--- PROBLEM DESCRIPTION ---
Restate word for word the lines of the entries below, starting with the line that holds "house plant: present" and ending with the line that holds "plant pot: present", and no others.

--- EXERCISE MATERIAL ---
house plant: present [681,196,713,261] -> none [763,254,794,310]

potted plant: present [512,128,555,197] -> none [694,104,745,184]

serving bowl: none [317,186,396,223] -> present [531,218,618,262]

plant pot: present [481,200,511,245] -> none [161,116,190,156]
--
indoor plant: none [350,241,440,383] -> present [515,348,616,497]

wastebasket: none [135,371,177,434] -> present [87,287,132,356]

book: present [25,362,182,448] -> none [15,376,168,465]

--- RESPONSE TO THE TASK ---
house plant: present [681,196,713,261] -> none [763,254,794,310]

potted plant: present [512,128,555,197] -> none [694,104,745,184]

serving bowl: none [317,186,396,223] -> present [531,218,618,262]

plant pot: present [481,200,511,245] -> none [161,116,190,156]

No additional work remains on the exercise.